Many companies in Norway are counting on business from the Johan Sverdrup project, with both Aibel and Kværner competing for contracts to build the first two oil platforms for the field. A lack of other looming contracts, though, means there still won’t be enough work in the offshore sector. Norwegian oil authorities had expected to receive around a dozen development plans for the Norwegian continental shelf in 2014 and 2015 but only one has been delivered. Statoil’s large Johan Castberg project in the Barents Sea is also on hold, largely because of the fall in oil prices.

‘Great challenges’
Government officials insist they’re following developments closely and still see no crisis for the Norwegian economy. Finance Minister Siv Jensen huddled recently with a group of top Norwegian economists and maintained her confident outlook for the long term, allowing only that the Norwegian economy faces “great challenges” that will affect large portions of Norwegian business.

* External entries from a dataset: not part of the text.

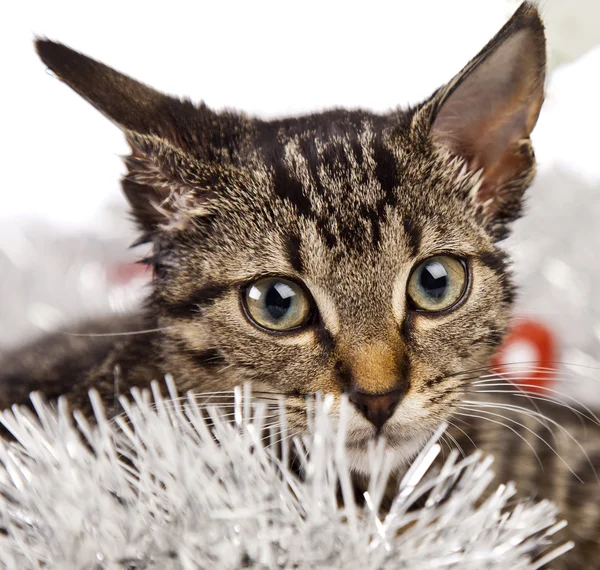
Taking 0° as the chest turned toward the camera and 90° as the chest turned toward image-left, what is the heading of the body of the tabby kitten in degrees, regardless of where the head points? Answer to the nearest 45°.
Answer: approximately 0°
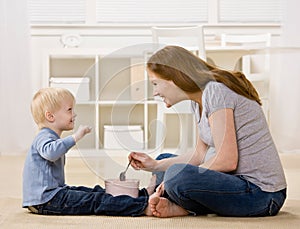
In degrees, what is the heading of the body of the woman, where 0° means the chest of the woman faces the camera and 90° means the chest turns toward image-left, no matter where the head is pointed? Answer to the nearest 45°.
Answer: approximately 90°

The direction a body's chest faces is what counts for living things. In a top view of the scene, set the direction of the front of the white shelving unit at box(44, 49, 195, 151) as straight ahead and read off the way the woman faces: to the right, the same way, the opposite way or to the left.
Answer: to the right

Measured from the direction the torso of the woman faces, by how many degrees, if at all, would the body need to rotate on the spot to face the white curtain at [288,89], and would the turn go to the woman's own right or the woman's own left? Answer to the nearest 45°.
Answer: approximately 90° to the woman's own right

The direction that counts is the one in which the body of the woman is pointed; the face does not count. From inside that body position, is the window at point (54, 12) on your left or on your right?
on your right

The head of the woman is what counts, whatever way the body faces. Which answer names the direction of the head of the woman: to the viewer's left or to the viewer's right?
to the viewer's left

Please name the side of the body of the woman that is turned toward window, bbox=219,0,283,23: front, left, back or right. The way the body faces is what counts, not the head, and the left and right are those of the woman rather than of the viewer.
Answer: right

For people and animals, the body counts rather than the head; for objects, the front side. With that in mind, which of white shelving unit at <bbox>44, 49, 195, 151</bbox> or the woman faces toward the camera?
the white shelving unit

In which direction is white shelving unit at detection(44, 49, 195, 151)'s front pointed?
toward the camera

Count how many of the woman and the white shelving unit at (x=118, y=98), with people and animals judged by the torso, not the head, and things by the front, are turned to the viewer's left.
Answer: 1

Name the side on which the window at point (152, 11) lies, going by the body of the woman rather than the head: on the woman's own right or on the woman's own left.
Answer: on the woman's own right

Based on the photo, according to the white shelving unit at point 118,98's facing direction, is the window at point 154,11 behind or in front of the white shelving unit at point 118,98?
behind
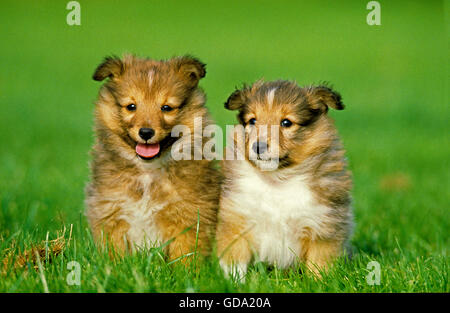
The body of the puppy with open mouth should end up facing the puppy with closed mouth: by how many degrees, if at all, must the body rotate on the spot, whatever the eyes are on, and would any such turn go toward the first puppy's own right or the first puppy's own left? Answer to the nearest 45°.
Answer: approximately 90° to the first puppy's own left

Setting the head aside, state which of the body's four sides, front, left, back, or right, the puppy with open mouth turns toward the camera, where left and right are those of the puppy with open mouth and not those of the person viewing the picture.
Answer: front
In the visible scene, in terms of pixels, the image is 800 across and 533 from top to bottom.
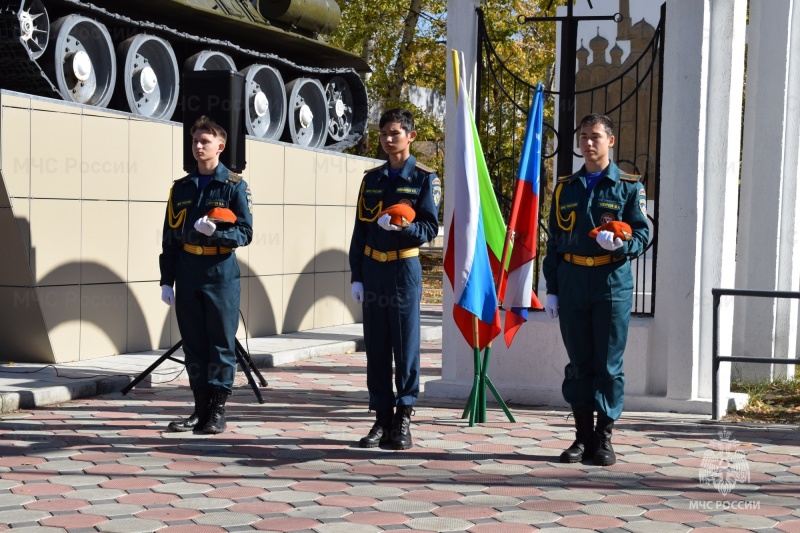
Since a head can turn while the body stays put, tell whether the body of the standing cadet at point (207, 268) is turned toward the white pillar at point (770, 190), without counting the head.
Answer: no

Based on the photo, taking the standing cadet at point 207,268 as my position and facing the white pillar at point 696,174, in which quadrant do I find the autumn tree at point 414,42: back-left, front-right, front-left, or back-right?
front-left

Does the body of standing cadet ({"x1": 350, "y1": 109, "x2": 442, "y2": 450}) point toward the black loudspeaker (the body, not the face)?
no

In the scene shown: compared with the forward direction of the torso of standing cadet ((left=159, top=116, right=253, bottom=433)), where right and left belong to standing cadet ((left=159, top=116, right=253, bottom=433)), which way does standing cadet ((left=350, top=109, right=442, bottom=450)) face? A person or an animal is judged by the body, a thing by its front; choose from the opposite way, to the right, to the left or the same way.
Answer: the same way

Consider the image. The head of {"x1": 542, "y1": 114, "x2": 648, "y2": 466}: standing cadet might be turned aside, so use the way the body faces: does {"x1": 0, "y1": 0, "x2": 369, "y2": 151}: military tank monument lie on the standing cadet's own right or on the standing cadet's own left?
on the standing cadet's own right

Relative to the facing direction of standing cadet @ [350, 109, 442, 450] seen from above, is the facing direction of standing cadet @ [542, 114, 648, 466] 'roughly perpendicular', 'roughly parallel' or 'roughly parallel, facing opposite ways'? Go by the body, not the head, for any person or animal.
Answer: roughly parallel

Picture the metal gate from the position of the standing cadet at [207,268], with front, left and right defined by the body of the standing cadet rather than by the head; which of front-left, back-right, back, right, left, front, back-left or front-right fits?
back

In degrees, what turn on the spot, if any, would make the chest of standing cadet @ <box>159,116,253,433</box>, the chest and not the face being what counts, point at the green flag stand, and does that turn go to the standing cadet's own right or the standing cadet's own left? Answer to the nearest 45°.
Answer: approximately 135° to the standing cadet's own left

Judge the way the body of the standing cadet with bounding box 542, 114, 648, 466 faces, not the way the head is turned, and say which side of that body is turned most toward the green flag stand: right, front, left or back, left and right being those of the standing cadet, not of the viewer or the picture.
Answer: right

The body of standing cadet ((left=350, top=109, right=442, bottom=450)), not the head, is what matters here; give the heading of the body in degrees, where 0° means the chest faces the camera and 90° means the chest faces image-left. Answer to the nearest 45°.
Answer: approximately 45°

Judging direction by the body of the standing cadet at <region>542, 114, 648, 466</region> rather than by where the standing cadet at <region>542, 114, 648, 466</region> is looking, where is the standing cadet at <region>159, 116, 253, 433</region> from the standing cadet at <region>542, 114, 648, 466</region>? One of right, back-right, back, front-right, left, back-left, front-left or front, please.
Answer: front-right

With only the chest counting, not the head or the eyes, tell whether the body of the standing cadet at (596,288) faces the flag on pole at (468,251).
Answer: no

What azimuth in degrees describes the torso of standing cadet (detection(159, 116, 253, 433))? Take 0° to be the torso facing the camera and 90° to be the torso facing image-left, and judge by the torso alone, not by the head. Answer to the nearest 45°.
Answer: approximately 45°

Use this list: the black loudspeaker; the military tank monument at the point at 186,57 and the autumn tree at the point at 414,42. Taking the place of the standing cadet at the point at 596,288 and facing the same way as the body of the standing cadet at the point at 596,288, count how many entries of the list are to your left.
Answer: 0

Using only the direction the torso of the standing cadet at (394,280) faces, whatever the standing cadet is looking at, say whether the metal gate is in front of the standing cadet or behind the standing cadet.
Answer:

There have been some worrisome signs of late, with around 700 people applying for a single job at electronics retailer Elkjøp, and hundreds of others applying for a cashier’s job at local grocery store chain Kiwi. Even trade union bosses have warned that given the new economic uncertainty, workers with jobs shouldn’t expect any big pay raises this year.

Other analysts, moreover, aren’t as optimistic about oil price development as Anker and Kjus. DN reported Friday that major London bank Barclays was predicting that oil prices may sink down to USD 30 a barrel in the second quarter.

“Things are going to get ugly,” Barclays analyst Miswin Mahesh told DN. It will take two to three years, he says, for the investment cuts now being made by Statoil and others to reduce production volumes. In the meantime he predicts relatively hard times for the oil and offshore industry, with an average oil price of USD 44 per barrel this year and USD 60 next year. That compares to the prices well over USD 100 that fueled the business as late as last year.